Playing with the mood like the flickering light in the dimly lit bar, and incorporating pretty much every subject the audience suggests, Francesco and Ori construct witty comebacks and improvised asides. As questions repeat, the show becomes a barometer for what’s on people’s minds, as well as which subjects are worth discussing and which aren’t in a way that’s often very funny but also thought provoking. I’m given a job shouting ‘next’ when the jokes run out. It tests my comic timing. Sometimes I’m successful, sometimes I aren’t. Our time together is designed to look conversational, but isn’t, as Francesco points out. It requires creativity that they don’t have every day. I know the feeling.

With just 12 hours until the deadline, I start to get desperate. Maybe ChatGPT, the computer programme that people use to write things, could help? It’s what magician Chris Cook turned to when developing his show Chris Cook Asked a Robot to Write Him a Five-Star Show and This Is What It Said. And what it said was “make an elephant appear.” Easier said than done, as Chris points out, since magicians aren’t exactly famous for revealing the methods behind their tricks on the internet. But with the cardboard headed robot who has just-about-but-not-quite replaced his long-time friend and co-writer Rhys Williamson (a “mumbling guy from Kent”), he back engineers the mechanics behind the ‘magic’ suggested by artificial intelligence to reveal something more interesting.

It becomes clear that magic isn’t just tricks; it’s also connections between people and, occasionally, poetry.

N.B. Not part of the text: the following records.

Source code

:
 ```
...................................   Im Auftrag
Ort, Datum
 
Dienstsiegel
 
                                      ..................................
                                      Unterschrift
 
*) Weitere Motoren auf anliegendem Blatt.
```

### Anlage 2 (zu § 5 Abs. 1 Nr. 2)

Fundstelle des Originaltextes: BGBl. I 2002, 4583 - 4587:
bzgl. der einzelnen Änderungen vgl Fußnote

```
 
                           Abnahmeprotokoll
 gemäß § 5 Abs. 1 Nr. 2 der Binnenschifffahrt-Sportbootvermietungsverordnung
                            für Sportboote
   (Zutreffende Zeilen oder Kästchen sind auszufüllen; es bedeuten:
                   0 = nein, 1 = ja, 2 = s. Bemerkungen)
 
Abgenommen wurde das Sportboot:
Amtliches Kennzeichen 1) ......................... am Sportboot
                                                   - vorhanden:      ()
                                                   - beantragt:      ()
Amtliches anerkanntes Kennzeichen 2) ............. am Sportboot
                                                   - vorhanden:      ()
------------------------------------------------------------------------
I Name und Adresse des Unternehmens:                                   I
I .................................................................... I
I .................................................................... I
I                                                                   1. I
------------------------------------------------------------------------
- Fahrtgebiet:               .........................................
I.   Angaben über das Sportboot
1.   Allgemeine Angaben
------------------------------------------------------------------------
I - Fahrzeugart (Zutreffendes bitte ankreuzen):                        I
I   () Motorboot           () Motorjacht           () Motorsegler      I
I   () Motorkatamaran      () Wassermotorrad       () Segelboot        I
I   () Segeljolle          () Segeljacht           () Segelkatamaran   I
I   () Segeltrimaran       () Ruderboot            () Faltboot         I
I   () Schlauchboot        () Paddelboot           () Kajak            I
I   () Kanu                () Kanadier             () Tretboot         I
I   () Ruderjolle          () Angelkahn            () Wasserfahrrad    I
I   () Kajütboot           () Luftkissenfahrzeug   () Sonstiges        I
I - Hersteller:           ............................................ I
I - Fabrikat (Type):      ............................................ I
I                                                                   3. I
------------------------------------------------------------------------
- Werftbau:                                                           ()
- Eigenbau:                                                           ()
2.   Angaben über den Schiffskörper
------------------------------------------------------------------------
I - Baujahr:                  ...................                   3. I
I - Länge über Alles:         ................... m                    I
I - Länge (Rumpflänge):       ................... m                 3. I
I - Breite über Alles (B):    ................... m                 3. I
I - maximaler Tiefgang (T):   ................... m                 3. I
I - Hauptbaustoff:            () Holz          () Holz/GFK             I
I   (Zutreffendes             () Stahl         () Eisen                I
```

Through combining it all, Chris and Rhys create something that is magical not just because of clever slights of hand and surprise effects – although there’s that as well – but because they play with the relationship between audience and performer, pushing themselves to be more creative humans through competing with technology. As Chris says, “For a show written by a robot, never has there been more fixing and rewriting”. In a final sequence, a non-magic kind of maybe-magic fills the room, as a woman imagines the future while Chris speaks to her in the past. At the end Chat GPT writes the five-star review. I assess the review's quality nervously. It’s not going to win any awards from the Critics Circle, but it’s also not terrible. I probably need to up my game, try something new, but there’s only six hours to go.

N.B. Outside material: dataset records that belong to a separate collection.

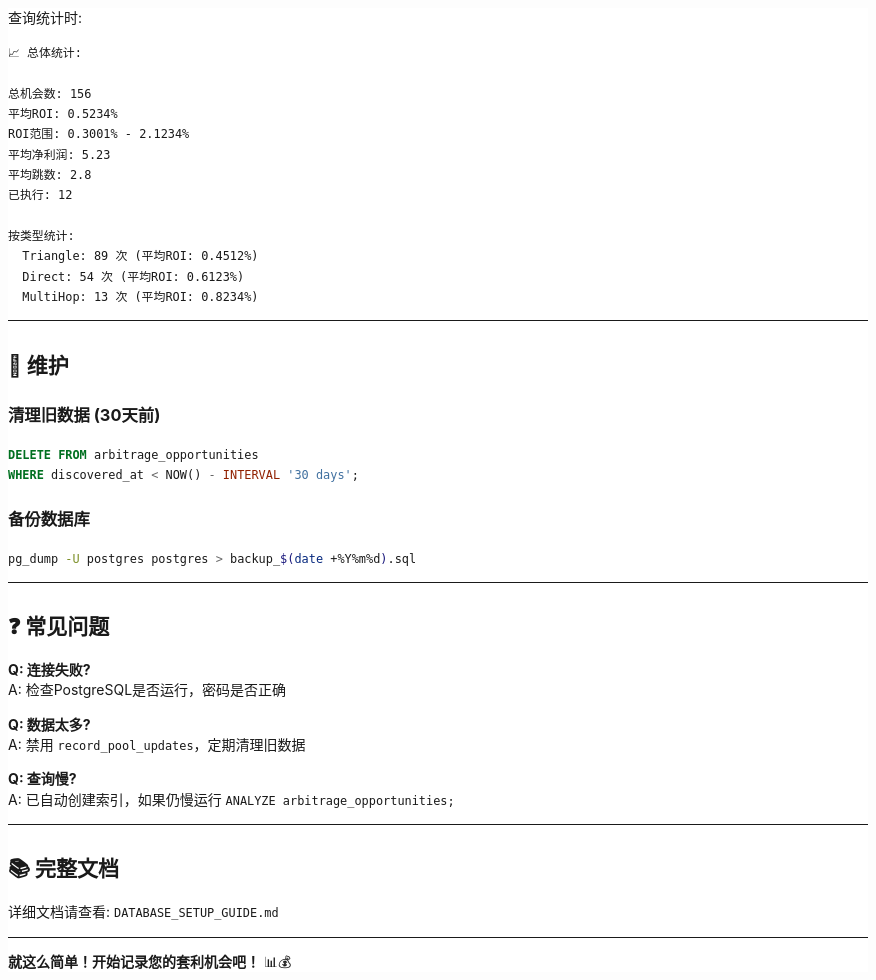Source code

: 查询统计时:
```
📈 总体统计:

总机会数: 156
平均ROI: 0.5234%
ROI范围: 0.3001% - 2.1234%
平均净利润: 5.23
平均跳数: 2.8
已执行: 12

按类型统计:
  Triangle: 89 次 (平均ROI: 0.4512%)
  Direct: 54 次 (平均ROI: 0.6123%)
  MultiHop: 13 次 (平均ROI: 0.8234%)
```

---

## 🧹 维护

### 清理旧数据 (30天前)

```sql
DELETE FROM arbitrage_opportunities
WHERE discovered_at < NOW() - INTERVAL '30 days';
```

### 备份数据库

```bash
pg_dump -U postgres postgres > backup_$(date +%Y%m%d).sql
```

---

## ❓ 常见问题

**Q: 连接失败?**  
A: 检查PostgreSQL是否运行，密码是否正确

**Q: 数据太多?**  
A: 禁用 `record_pool_updates`，定期清理旧数据

**Q: 查询慢?**  
A: 已自动创建索引，如果仍慢运行 `ANALYZE arbitrage_opportunities;`

---

## 📚 完整文档

详细文档请查看: `DATABASE_SETUP_GUIDE.md`

---

**就这么简单！开始记录您的套利机会吧！** 📊💰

In The Birth of Frankenstein being a writer seems a lot less stressful. We follow the novel’s author, Mary Shelley, poet Percy Shelley and their contemporary Dr Polidori on a trip to Lord Bryron’s villa in Lake Geneva – this convening of bright young minds now almost as famous as the novel Mary conceived there, about a strange creature constructed from composite parts. Writer/ director Nick Hennegan’s script, which is based on an idea and some early scenes by another writer, Robert Lloyd George, injects 21st century commentary into this legendary tale-behind-a-tale set during the romantic era of the early 1800s, while Robb William’s cinematic music evokes nighttime storms on the lake accompanied by the tolling bells of time. Led by Byron’s philosophy of free love and free thinking, the dialogue captures the conversation of a dazzling collection of characters where the intellectualisation of sex and relationships seems to directly lead to literary classics. It’s a formula that still fuels the imagination, perhaps because it's more appealing than sitting at home on a laptop, struggling at a desk.

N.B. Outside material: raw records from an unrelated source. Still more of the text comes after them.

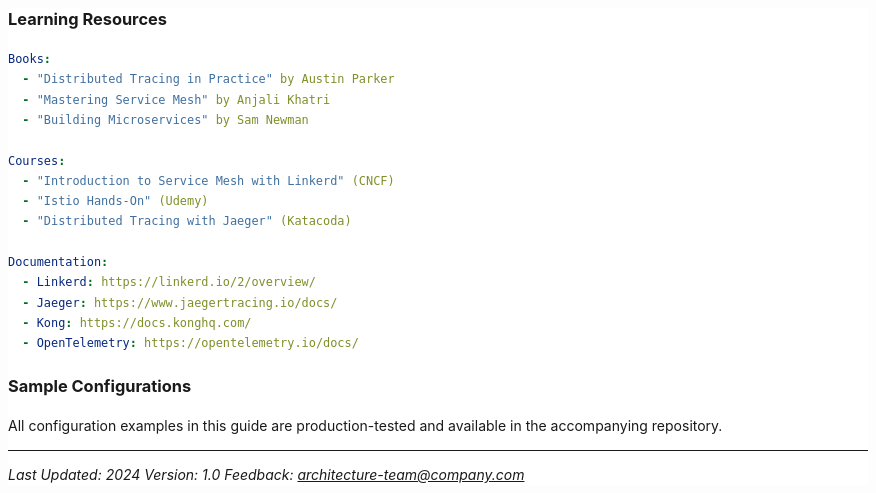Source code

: ### Learning Resources

```yaml
Books:
  - "Distributed Tracing in Practice" by Austin Parker
  - "Mastering Service Mesh" by Anjali Khatri
  - "Building Microservices" by Sam Newman

Courses:
  - "Introduction to Service Mesh with Linkerd" (CNCF)
  - "Istio Hands-On" (Udemy)
  - "Distributed Tracing with Jaeger" (Katacoda)

Documentation:
  - Linkerd: https://linkerd.io/2/overview/
  - Jaeger: https://www.jaegertracing.io/docs/
  - Kong: https://docs.konghq.com/
  - OpenTelemetry: https://opentelemetry.io/docs/
```

### Sample Configurations

All configuration examples in this guide are production-tested and available in the accompanying repository.

---

*Last Updated: 2024*
*Version: 1.0*
*Feedback: architecture-team@company.com*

Produced by Maverick Theatre Company, which was founded on a council estate in inner-city Birmingham, the small-scale production has raw energy, solid performances and an engaging story. It’s also by two writers who clearly love writers and so have created a piece full of them, set at a time when they were all too briefly brought together by fate, the stars or, possibly, magic. “A record of the happiest and best minds,” as Shelley says – and perhaps, in their own way, the reviews from this year’s Fringe can be that too. Taking of which, my deadline’s here. Two minutes until I click send, three days until you read this, then one day until the end of the festival. Hope that you enjoyed the show.